Сбирались рати, рубили черные мужики просеки, чтобы большое конное войско могло дойти до Новгорода.

Метался в бреду Добрыня старый, свалясь от невместимых в его доброе сердце горестей.

– Эх! – говорил злой и помолодевший князь. – Не ко времени Добрыня свалился! Ему не впервой на Новгород ходить… Он бы рати повел.

– Как бы он повел? – шептались воеводы и бояре. – Словно князь забыл, что Добрыня – самый старый в свите его! Словно не видит, что Добрыня едва ходит на ногах своих опухших!

– Да как бы он повел? – говорили другие. – Чай, ноне Новгород не тот, что прежде. Сей город – христианский! Да в Новгороде дети его любимые. Тамо и внуки его малые… Куда бы он? Проливу своих детей пошел бы?

– Князь же вот идет! – возражали третьи. – Проливу сына своего…

– Господи! Не допусти! – стонал в пещере инок Илия. – Господи, не дай на Руси отцу сыновнюю кровь пролить либо сыну на отца меч поднять! Сие зло не позволит державе нашей подняться! Зло ведь, как семя брошенное, прорастает! Господи, не допусти!

Осмотрев изготовленную рать, Владимир соскочил с коня и спросил деловито:

– К Борису посылали? Пущай на пути в Новгород к нашей рати со всей своей дружиной подойдет! У него дружина самая большая в державе! – Князь говорил так, словно собирался не проливу сына идти, не проливу брата Бориса ополчать. – Заутра выступаем!

– Господи, не допусти! – шептал Илия, проваливаясь в забытье.

Он очнулся, когда над Киевом начинался рассвет, и ужаснулся, поняв: Владимир-князь умер!

– Господи! – шептал он. – Сколь грозны дела твои! Господи, что же теперь будет?..

* * *

15 июня 1015 года князь Владимир внезапно умер.
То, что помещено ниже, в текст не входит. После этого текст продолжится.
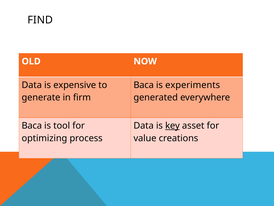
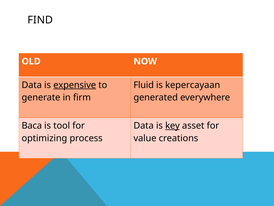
expensive underline: none -> present
Baca at (144, 85): Baca -> Fluid
experiments: experiments -> kepercayaan
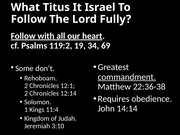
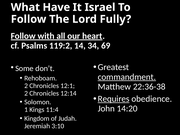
Titus: Titus -> Have
19: 19 -> 14
Requires underline: none -> present
14:14: 14:14 -> 14:20
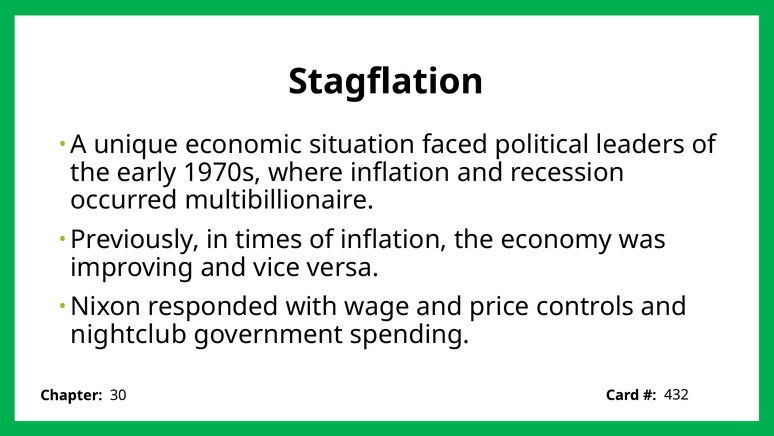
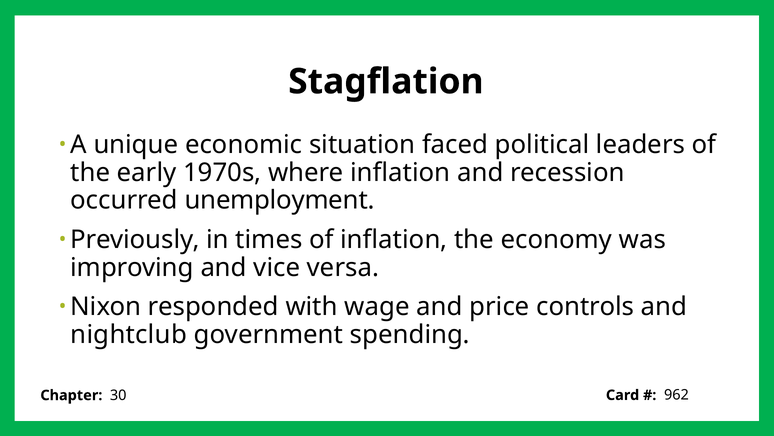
multibillionaire: multibillionaire -> unemployment
432: 432 -> 962
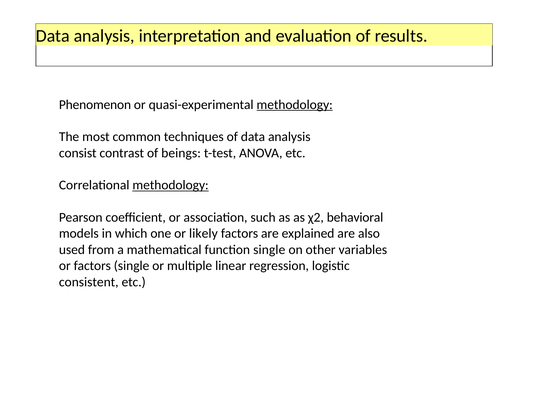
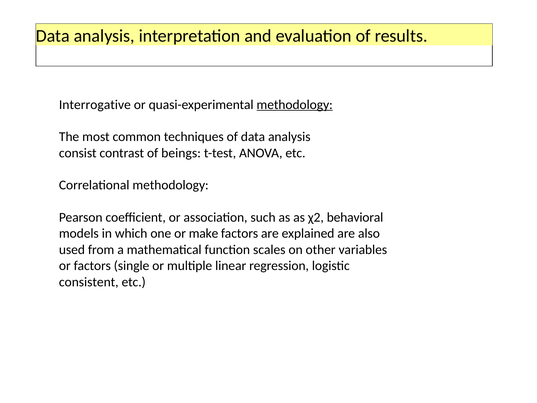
Phenomenon: Phenomenon -> Interrogative
methodology at (171, 185) underline: present -> none
likely: likely -> make
function single: single -> scales
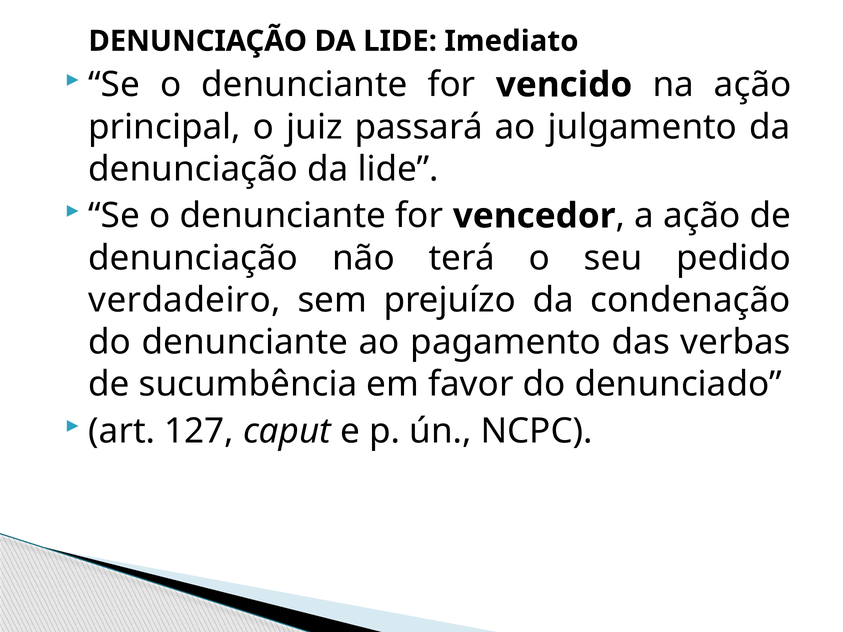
Он был готов к походу на отложившегося Ярослава, старший же сын его Святополк сидел в темнице и, скорее всего, был бы казнен за измену. Рейнборн – его правая рука, или, точнее, его духовный и политический руководитель – умер в заточении. Лучшая рать, два года собираемая Борисом, была под его началом на походе против печенегов. Но с печенегами, значительно уступавшими числом и вооружением киевлянам, стычек почти не было.